◆ Text segment
The 6 pillars of watermanship
6 KEY TRAINING PRINCIPLES UNDERPIN WATERMANSHIP
This is the most important aspect of watermanship training. Some might refer to it as "mindset" or "mental preparedness". Whatever name it goes by, this principal will support all the others: if this fails so will the rest. It is founded on an underlying question: How strong is your mind? Panic, irrational fear and negative thoughts will lead to disaster, therefore effective watermen/women need to understand, learn, adapt and overcome these boundaries.
The second most important aspect of watermanship is oxygen. Or - more specifically - understanding our relationship with and without it! Applying training principals that allow us to use oxygen more efficiently within the body and ensure recovery from activity as fast as possible is undeniably important in watermanship. Understanding the science behind breath hold and applying it to specific training is the key to taking your watermanship to new levels.

◆ Task prompt
Resume the watermanship article above after its paragraph on oxygen, keeping its tone and focus on training principles.

◆ Provided information
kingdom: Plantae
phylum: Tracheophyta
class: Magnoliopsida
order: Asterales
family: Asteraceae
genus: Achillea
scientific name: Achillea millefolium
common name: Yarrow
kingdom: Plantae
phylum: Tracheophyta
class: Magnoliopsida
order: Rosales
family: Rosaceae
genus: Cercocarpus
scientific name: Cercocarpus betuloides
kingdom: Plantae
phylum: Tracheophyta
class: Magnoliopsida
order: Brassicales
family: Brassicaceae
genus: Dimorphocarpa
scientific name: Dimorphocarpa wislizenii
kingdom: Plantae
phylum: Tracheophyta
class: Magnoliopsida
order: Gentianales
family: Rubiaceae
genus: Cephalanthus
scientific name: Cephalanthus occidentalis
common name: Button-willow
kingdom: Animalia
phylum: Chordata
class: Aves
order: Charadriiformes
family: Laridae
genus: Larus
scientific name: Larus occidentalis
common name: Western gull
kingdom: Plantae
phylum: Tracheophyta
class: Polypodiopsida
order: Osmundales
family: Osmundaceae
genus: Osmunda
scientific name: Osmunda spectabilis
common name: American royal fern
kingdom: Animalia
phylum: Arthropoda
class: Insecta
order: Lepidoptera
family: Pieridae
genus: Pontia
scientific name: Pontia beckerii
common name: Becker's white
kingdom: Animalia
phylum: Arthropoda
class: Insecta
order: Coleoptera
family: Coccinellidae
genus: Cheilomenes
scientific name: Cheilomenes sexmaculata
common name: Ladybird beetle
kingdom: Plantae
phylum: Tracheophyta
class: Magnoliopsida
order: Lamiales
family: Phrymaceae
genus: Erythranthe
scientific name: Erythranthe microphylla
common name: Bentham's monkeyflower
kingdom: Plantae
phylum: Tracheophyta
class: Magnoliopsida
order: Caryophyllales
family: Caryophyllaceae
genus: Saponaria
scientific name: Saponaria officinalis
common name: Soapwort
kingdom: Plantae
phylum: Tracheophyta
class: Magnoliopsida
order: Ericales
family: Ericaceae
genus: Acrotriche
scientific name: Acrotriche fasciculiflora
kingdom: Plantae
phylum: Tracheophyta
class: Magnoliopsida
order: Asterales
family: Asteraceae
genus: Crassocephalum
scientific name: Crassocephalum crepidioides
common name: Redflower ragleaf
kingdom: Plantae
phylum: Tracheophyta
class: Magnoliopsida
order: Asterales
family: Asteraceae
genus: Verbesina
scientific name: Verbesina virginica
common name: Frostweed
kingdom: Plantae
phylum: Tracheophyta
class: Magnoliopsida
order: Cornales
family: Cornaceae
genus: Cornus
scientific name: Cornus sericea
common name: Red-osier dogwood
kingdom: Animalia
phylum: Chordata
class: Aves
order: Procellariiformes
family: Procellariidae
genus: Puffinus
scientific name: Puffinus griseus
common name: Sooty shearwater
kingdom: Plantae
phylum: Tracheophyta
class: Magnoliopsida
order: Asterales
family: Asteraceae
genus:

◆ Written response
This important element of watermanship can be summarised by the phrase "Train in the stimulus”. A waterman's playground is the ocean, the rivers and the lakes that he/she desires to be in as much as possible. Therefore, training conducted in this playground will allow the body to the stresses that will inevitably be encountered, allowing you to become an expert in your craft.
The flexibility component of training is not only focused on injury prevention, but (almost more importantly) the flexibility of your muscles to help conserve oxygen and maintain a relaxed state whilst under stress. Those who are relaxed, supple and prepared will be more effective watermen and women!
Having the ability to equalise your ears, to understand the principals of positive, neutral and negative buoyancy and understanding and controlling airspaces in your body and equipment are essential tools of the waterperson. However, this understanding is not simply enough: through practice, you need to learn to use them to your advantage and become familiar with the feeling of water pressure and the disorientation of depth.
When it comes to watermanship, strength is very specific. The power needed to paddle through a barrage of sets, the ability to swim through confused seas and aerated water or the ability to rescue an unconscious patient in surf and high seas: these are just a few examples of specific strength.